An improving economy, less expensive preventive care and reduced use of health services all appear to be contributing to fewer people reporting trouble paying their medical bills.
A Centers for Disease Control and Prevention report released in June looked at medical debt from June 2011 to June 2012 (link). It found that the percentage of people younger than 65 in families having problems paying medical bills dropped from 21.7% to 20.3% over that period.
The survey asked respondents, “In the past 12 months, did you/anyone in the family have problems paying or were unable to pay any medical bills?” That included bills for doctors, hospitals, therapists, medication, equipment, nursing homes or home care.
The percentage of men saying they were having issues with medical debt dropped from 20.8% to 19.7%, while women dropped from 22.6% to 20.8%, according to the CDC report, which surveyed about 155,000 people.
The report also indicated that people who said they had trouble with medical debt decreased across major age groups. Children ages 0 to 17 in families having trouble paying their bills dropped from 23.7% to 21.8%, and for ages 18 to 64, those in families having debt issues went from 20.9% to 19.7%.
It was also true for the poor, defined as below the U.S. Census Bureau poverty threshold . The percentage of people in that group who had trouble paying medical bills dropped from 32.8% to 30.3%.
But the percentage of uninsured with medical debt issues increased over that period, from 35.7% to 36.3%, according to the report. Those with private insurance who said they had trouble paying medical bills dropped from 15.7% to 14.0%, and those with public insurance declined from 28.0% to 25.6%.
What’s behind the decline
The CDC survey is the most extensive of numerous reports that have found fewer patients reporting no trouble with — or at least no increase in — medical debt, or feeling like cost is less a barrier to care than it once had been.

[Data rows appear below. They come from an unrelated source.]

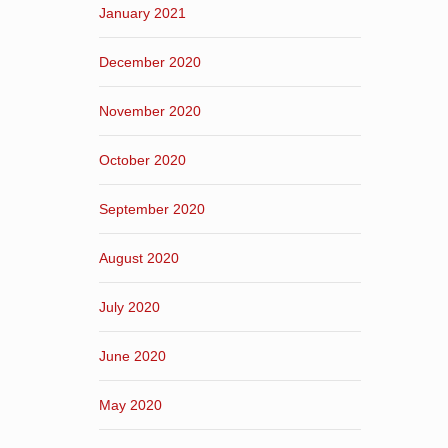
January 2021
December 2020
November 2020
October 2020
September 2020
August 2020
July 2020
June 2020
May 2020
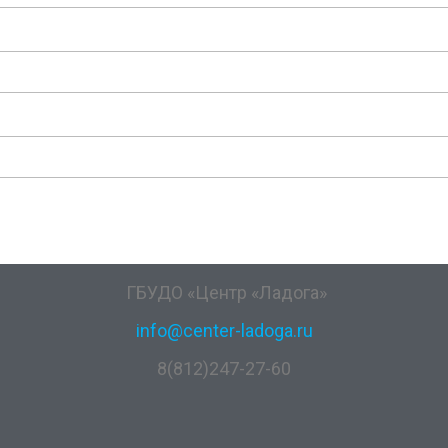
ГБУДО «Центр «Ладога»
info@center-ladoga.ru
8(812)247-27-60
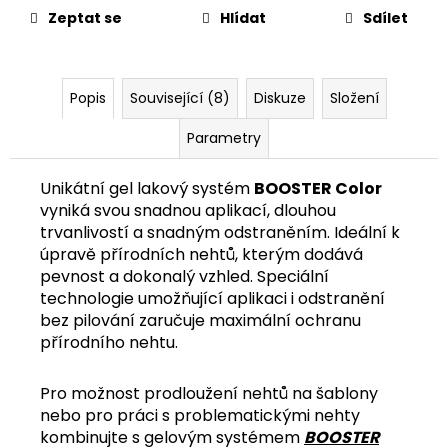
č
Zeptat se
Hlídat
Sdílet
u
j
e
m
Popis
Související (8)
Diskuze
Složení
e
Parametry
Unikátní gel lakový systém
BOOSTER Color
vyniká svou snadnou aplikací, dlouhou
trvanlivostí a snadným odstraněním. Ideální k
úpravě přírodních nehtů, kterým dodává
pevnost a dokonalý vzhled. Speciální
technologie umožňující aplikaci i odstranění
bez pilování zaručuje maximální ochranu
přírodního nehtu.
Pro možnost prodloužení nehtů na šablony
nebo pro práci s problematickými nehty
kombinujte s gelovým systémem
BOOSTER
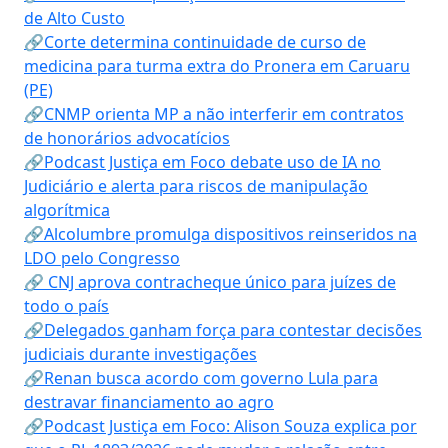
de Alto Custo
🔗Corte determina continuidade de curso de
medicina para turma extra do Pronera em Caruaru
(PE)
🔗CNMP orienta MP a não interferir em contratos
de honorários advocatícios
🔗Podcast Justiça em Foco debate uso de IA no
Judiciário e alerta para riscos de manipulação
algorítmica
🔗Alcolumbre promulga dispositivos reinseridos na
LDO pelo Congresso
🔗 CNJ aprova contracheque único para juízes de
todo o país
🔗Delegados ganham força para contestar decisões
judiciais durante investigações
🔗Renan busca acordo com governo Lula para
destravar financiamento ao agro
🔗Podcast Justiça em Foco: Alison Souza explica por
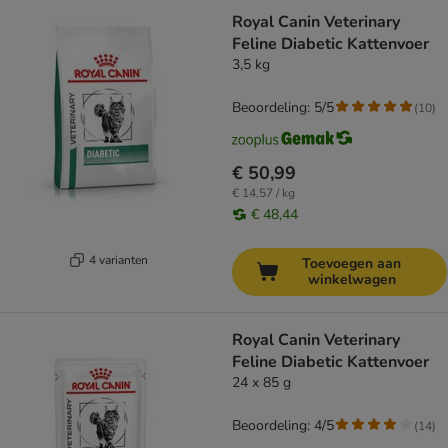
Royal Canin Veterinary
Feline Diabetic Kattenvoer
3,5 kg
Beoordeling: 5/5
(
10
)
€ 50,99
€ 14,57 / kg
€ 48,44
4 varianten
Toevoegen aan
winkelwagen
Royal Canin Veterinary
Feline Diabetic Kattenvoer
24 x 85 g
Beoordeling: 4/5
(
14
)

It’s possible that one factor behind the CDC’s reported decline in medical debt issues is that some are avoiding doctors and hospitals, if they can, to avoid running up debt in the first place, said Shana Alex Lavarreda, PhD, director of health insurance studies at the UCLA Center for Health Policy Research.

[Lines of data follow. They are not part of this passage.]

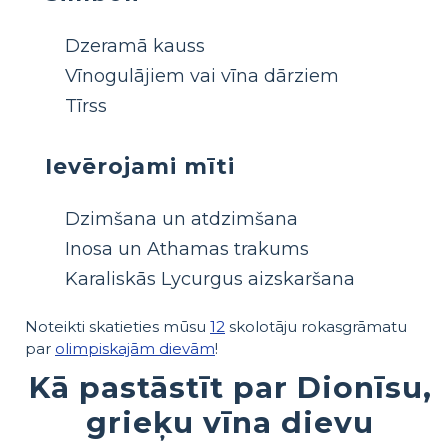
Dzeramā kauss
Vīnogulājiem vai vīna dārziem
Tīrss
Ievērojami mīti
Dzimšana un atdzimšana
Inosa un Athamas trakums
Karaliskās Lycurgus aizskaršana
Noteikti skatieties mūsu
12
skolotāju rokasgrāmatu
par
olimpiskajām dievām
!
Kā pastāstīt par Dionīsu,
grieķu vīna dievu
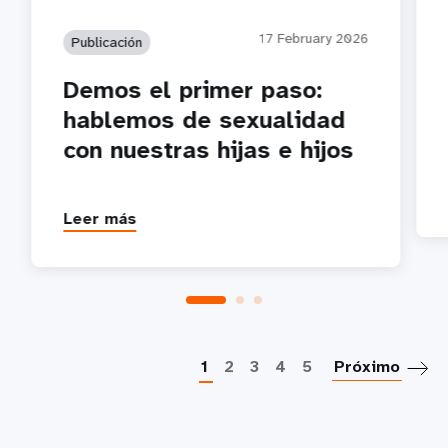
17 February 2026
Publicación
Demos el primer paso:
hablemos de sexualidad
con nuestras hijas e hijos
Leer más
P
1
2
3
4
5
Próximo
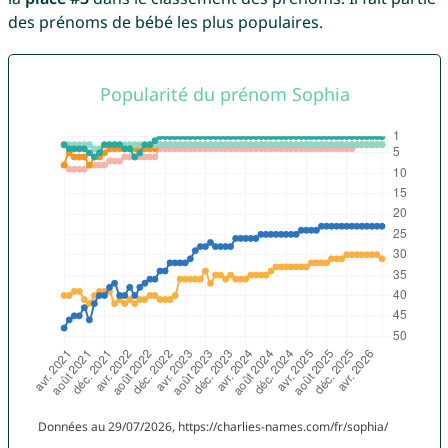
des prénoms de bébé les plus populaires.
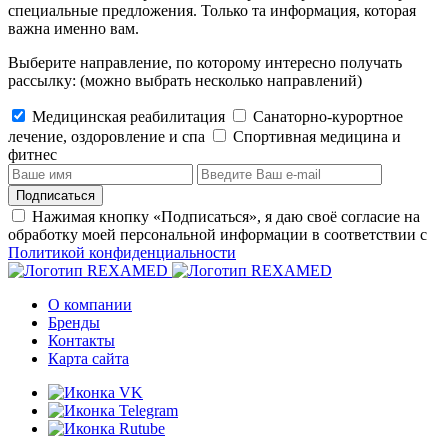
специальные предложения. Только та информация, которая
важна именно вам.
Выберите направление, по которому интересно получать
рассылку:
(можно выбрать несколько направлений)
Медицинская реабилитация
Санаторно-курортное
лечение, оздоровление и спа
Cпортивная медицина и
фитнес
Подписаться
Нажимая кнопку «Подписаться», я даю своё согласие на
обработку моей персональной информации в соответствии с
Политикой конфиденциальности
О компании
Бренды
Контакты
Карта сайта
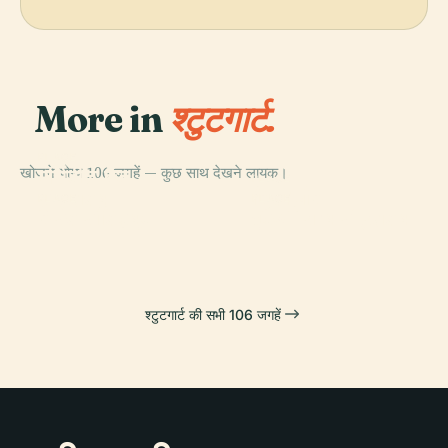
More in
श्टुटगार्ट.
PLACE
खोजने योग्य 106 जगहें — कुछ साथ देखने लायक।
मर्सिडीज़-बेंज
PLACE
संग्रहालय
किला चौक
PLACE
PLACE
कैसल सॉलिट्यूड
वुर्टेम्बर्ग राज्य संग्रहालय
श्टुटगार्ट की सभी 106 जगहें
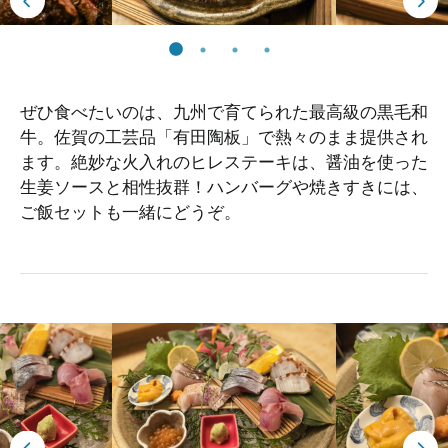
ぜひ食べたいのは、九州で育てられた最高級の黒毛和
牛。佐賀の工芸品「有田陶板」で熱々のまま提供され
ます。絶妙な火入れのヒレステーキは、醤油を使った
生姜ソースと相性抜群！ハンバーグや焼きすきには、
ご飯セットも一緒にどうぞ。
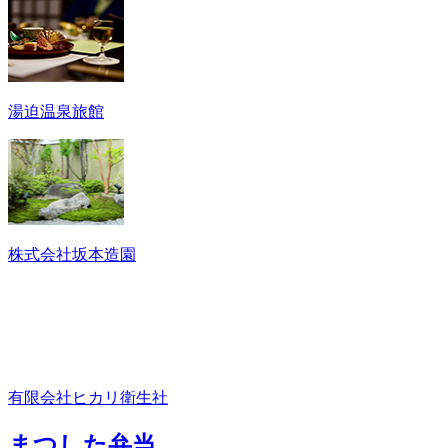
湯迫温泉旅館
株式会社坂本造園
有限会社ヒカリ衛生社
まつした弁当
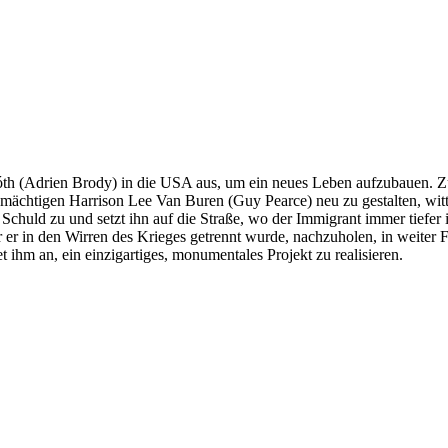
h (Adrien Brody) in die USA aus, um ein neues Leben aufzubauen. Zunä
s mächtigen Harrison Lee Van Buren (Guy Pearce) neu zu gestalten, witt
e Schuld zu und setzt ihn auf die Straße, wo der Immigrant immer tiefer
r er in den Wirren des Krieges getrennt wurde, nachzuholen, in weiter F
 ihm an, ein einzigartiges, monumentales Projekt zu realisieren.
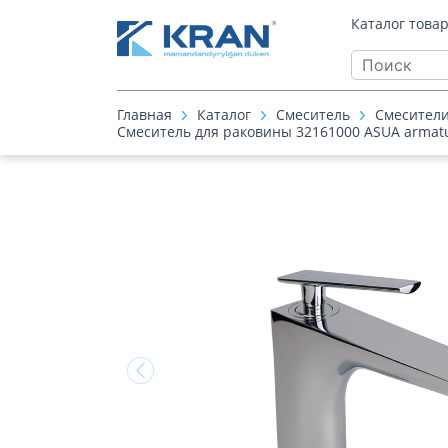
Каталог това
Главная
Каталог
Смеситель
Смесители
Смеситель для раковины 32161000 ASUA armatur 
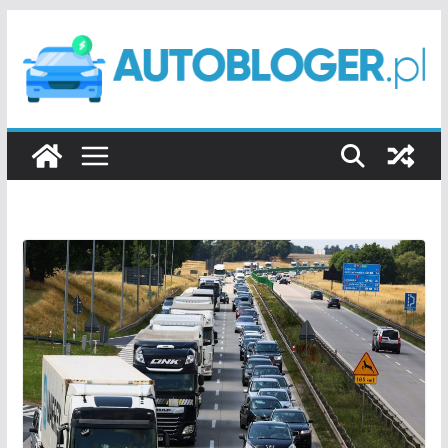
Przejdź
do
treści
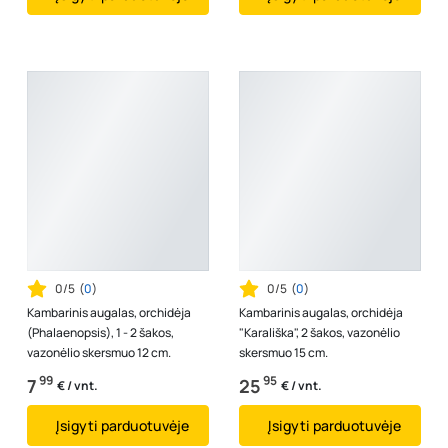
0/5
(
0
)
0/5
(
0
)
Kambarinis augalas, orchidėja
Kambarinis augalas, orchidėja
(Phalaenopsis), 1 - 2 šakos,
"Karališka", 2 šakos, vazonėlio
vazonėlio skersmuo 12 cm.
skersmuo 15 cm.
99
95
7
25
€ / vnt.
€ / vnt.
Įsigyti parduotuvėje
Įsigyti parduotuvėje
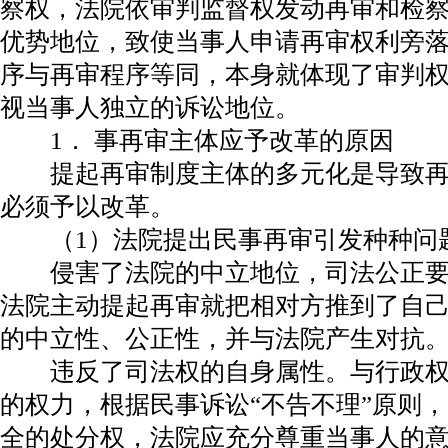
察权，法院依审判监督权发动再审和检
优势地位，致使当事人申请再审权利旁
序与再审程序等同，本身就体现了审判
视当事人独立的诉讼地位。
1． 事再审主体应予改革的原因
提起再审制度主体的多元化是导致再
必须予以改革。
（1）法院提出民事再审引发种种问
侵害了法院的中立地位，司法公正要
法院主动提起再审就把相对方推到了自
的中立性、公正性，并与法院产生对抗
违反了司法权的自身属性。与行政权
的权力，根据民事诉讼“不告不理”原则
全的处分权，法院应充分尊重当事人的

However, other reasons for the decline are more positive. An improving economy may be adding to insured enrollees’ ability to pay their bills when they are incurred, she said. Meanwhile, expansion of coverage under the Affordable Care Act also is having an effect, she said.
Many provisions of the ACA aren’t fully in place until 2014, but provisions such as allowing children 26 or younger to stay on their parents’ health plans and a requirement that insurers charge no out-of-pocket costs for certain preventive procedures have been cited in other studies looking at Americans’ increasing ability to pay for health care.
“The Affordable Care Act has made preventive services available to nearly everyone at no charge,” Lavarreda wrote in an e-mail. “This would reduce the debt incurred for tests like colonoscopies, which, prior to the ACA, could potentially cost thousands of dollars depending on the complication that might arise during the procedure.”
Most medical debt is less than $4,000, based on data from the California Health Interview Survey, the nation’s largest state health survey, Lavarreda wrote.